- **Task requirements**: In your copy, include every entry exactly as written but no pictures.
========================================================================
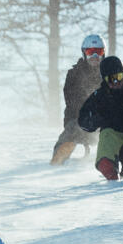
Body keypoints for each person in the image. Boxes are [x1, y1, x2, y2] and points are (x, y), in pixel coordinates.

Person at [50, 34, 105, 165]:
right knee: (71, 131)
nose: (95, 57)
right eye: (91, 52)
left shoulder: (108, 72)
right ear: (84, 53)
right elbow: (71, 100)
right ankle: (57, 161)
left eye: (99, 52)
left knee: (115, 131)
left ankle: (115, 161)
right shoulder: (74, 74)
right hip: (79, 119)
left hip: (104, 121)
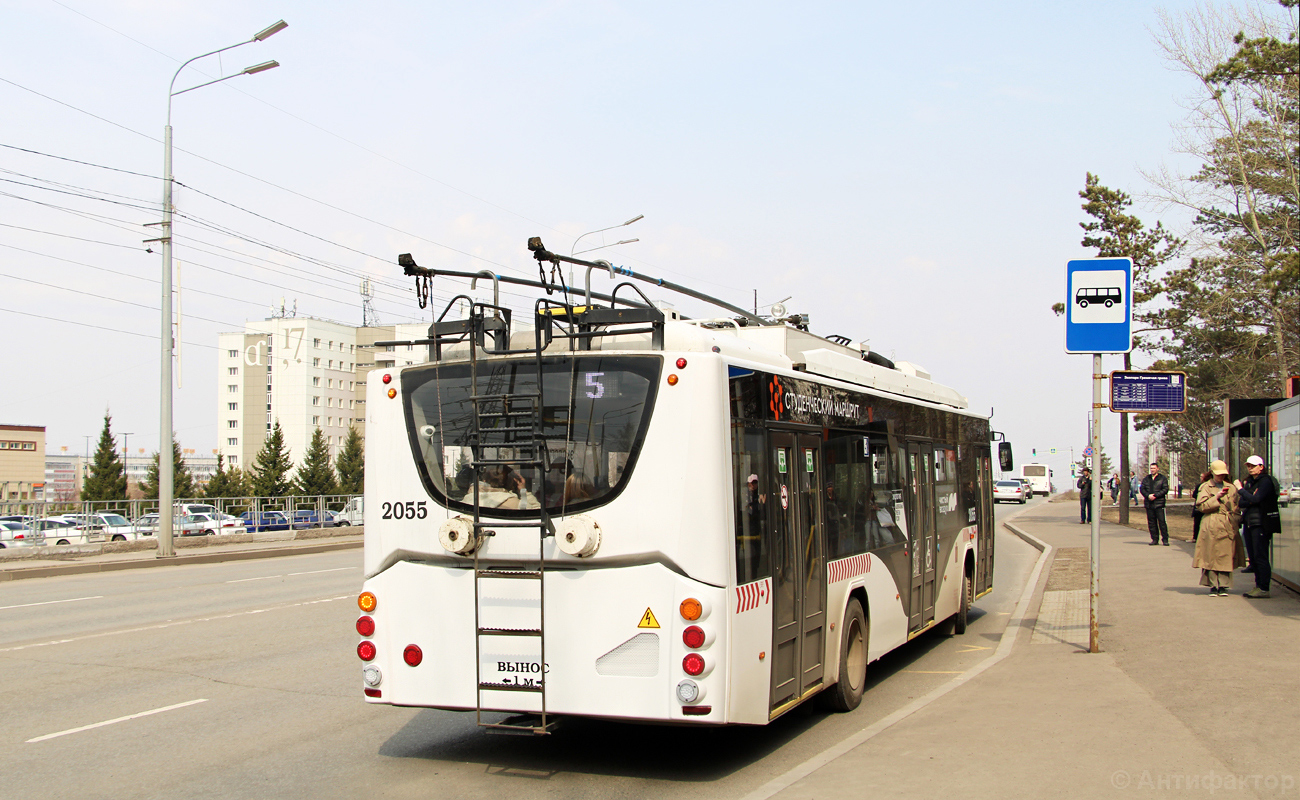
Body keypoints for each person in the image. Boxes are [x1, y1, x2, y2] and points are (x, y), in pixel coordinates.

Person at [1192, 460, 1245, 596]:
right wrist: (1216, 497)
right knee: (1210, 555)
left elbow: (1236, 506)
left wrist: (1236, 520)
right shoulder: (1205, 487)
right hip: (1211, 523)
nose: (1220, 477)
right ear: (1212, 473)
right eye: (1218, 474)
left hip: (1227, 523)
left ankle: (1224, 585)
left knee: (1225, 555)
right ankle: (1213, 585)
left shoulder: (1231, 487)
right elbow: (1201, 506)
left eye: (1223, 474)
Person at [1235, 455, 1280, 599]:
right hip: (1249, 522)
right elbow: (1242, 503)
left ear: (1261, 467)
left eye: (1253, 466)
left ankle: (1264, 587)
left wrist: (1242, 491)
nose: (1250, 468)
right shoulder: (1250, 482)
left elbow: (1256, 498)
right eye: (1248, 466)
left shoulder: (1265, 481)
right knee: (1253, 557)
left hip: (1261, 523)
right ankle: (1258, 585)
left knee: (1261, 556)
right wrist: (1249, 497)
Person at [1140, 462, 1170, 546]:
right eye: (1151, 468)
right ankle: (1154, 539)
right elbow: (1142, 489)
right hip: (1149, 504)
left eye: (1154, 468)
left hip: (1159, 504)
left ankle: (1165, 539)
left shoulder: (1162, 478)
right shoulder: (1147, 478)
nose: (1152, 470)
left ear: (1157, 469)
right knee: (1152, 522)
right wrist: (1148, 496)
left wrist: (1156, 496)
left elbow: (1165, 489)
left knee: (1162, 522)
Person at [1190, 470, 1212, 543]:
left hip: (1207, 507)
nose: (1201, 478)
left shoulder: (1209, 486)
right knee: (1197, 523)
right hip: (1199, 507)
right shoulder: (1199, 486)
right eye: (1201, 477)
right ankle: (1196, 537)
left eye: (1202, 477)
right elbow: (1194, 495)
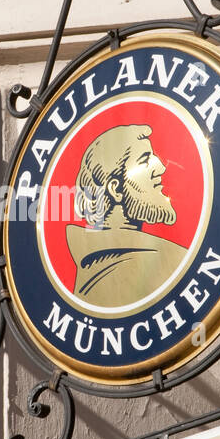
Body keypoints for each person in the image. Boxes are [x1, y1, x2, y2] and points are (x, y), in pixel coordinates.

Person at [66, 124, 185, 309]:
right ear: (115, 189)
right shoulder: (167, 261)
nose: (161, 167)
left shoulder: (92, 268)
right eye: (145, 159)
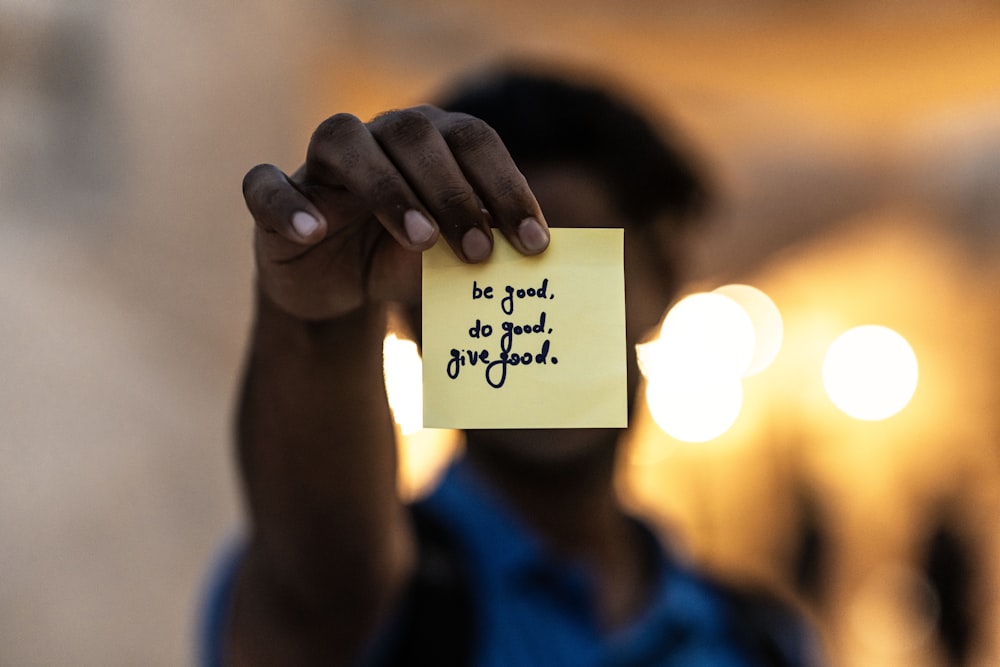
========================================================================
- **Task output**:
Body keypoints for each person in the image. Boxes are [x1, y1, x2, y2] and points are (x, y), in pixel coordinates.

Person at [50, 34, 105, 165]:
right knee: (71, 131)
nose: (95, 57)
right eye: (91, 52)
left shoulder: (108, 72)
right ear: (84, 53)
right elbow: (71, 100)
right ankle: (57, 161)
left eye: (99, 52)
left knee: (115, 131)
left ankle: (115, 161)
right shoulder: (74, 74)
right hip: (79, 119)
left hip: (104, 121)
Body keypoints for each person in the image. Boxes are [x1, y1, x2, y2] and points are (x, y), in pixel coordinates.

Person at [1192, 460, 1245, 596]:
right wrist: (1216, 497)
right knee: (1210, 555)
left elbow: (1236, 506)
left wrist: (1236, 520)
right shoulder: (1205, 487)
right hip: (1211, 523)
nose: (1220, 477)
right ear: (1212, 473)
right eye: (1218, 474)
left hip: (1227, 523)
left ankle: (1224, 585)
left knee: (1225, 555)
right ankle: (1213, 585)
left shoulder: (1231, 487)
right elbow: (1201, 506)
left eye: (1223, 474)
Person at [1235, 455, 1280, 599]:
right hip: (1249, 522)
right elbow: (1242, 503)
left ear: (1261, 467)
left eye: (1253, 466)
left ankle: (1264, 587)
left wrist: (1242, 491)
nose: (1250, 468)
right shoulder: (1250, 482)
left elbow: (1256, 498)
right eye: (1248, 466)
left shoulder: (1265, 481)
right knee: (1253, 557)
left hip: (1261, 523)
right ankle: (1258, 585)
left knee: (1261, 556)
right wrist: (1249, 497)
Person at [1140, 462, 1170, 546]:
right eye: (1151, 468)
right ankle: (1154, 539)
right elbow: (1142, 489)
right hip: (1149, 504)
left eye: (1154, 468)
left hip: (1159, 504)
left ankle: (1165, 539)
left shoulder: (1162, 478)
right shoulder: (1147, 478)
nose: (1152, 470)
left ear: (1157, 469)
right knee: (1152, 522)
right wrist: (1148, 496)
left wrist: (1156, 496)
left elbow: (1165, 489)
left knee: (1162, 522)
Person at [1190, 470, 1212, 543]:
left hip: (1207, 507)
nose: (1201, 478)
left shoulder: (1209, 486)
right knee: (1197, 523)
right hip: (1199, 507)
right shoulder: (1199, 486)
right eye: (1201, 477)
right ankle: (1196, 537)
left eye: (1202, 477)
right elbow: (1194, 495)
Body keypoints for each person in the image. Boxes are [x1, y1, x2, y2] and points are (x, y), in pixel coordinates.

Person at [66, 124, 185, 309]:
right ear: (115, 189)
right shoulder: (167, 261)
nose: (161, 167)
left shoulder: (92, 268)
right eye: (145, 159)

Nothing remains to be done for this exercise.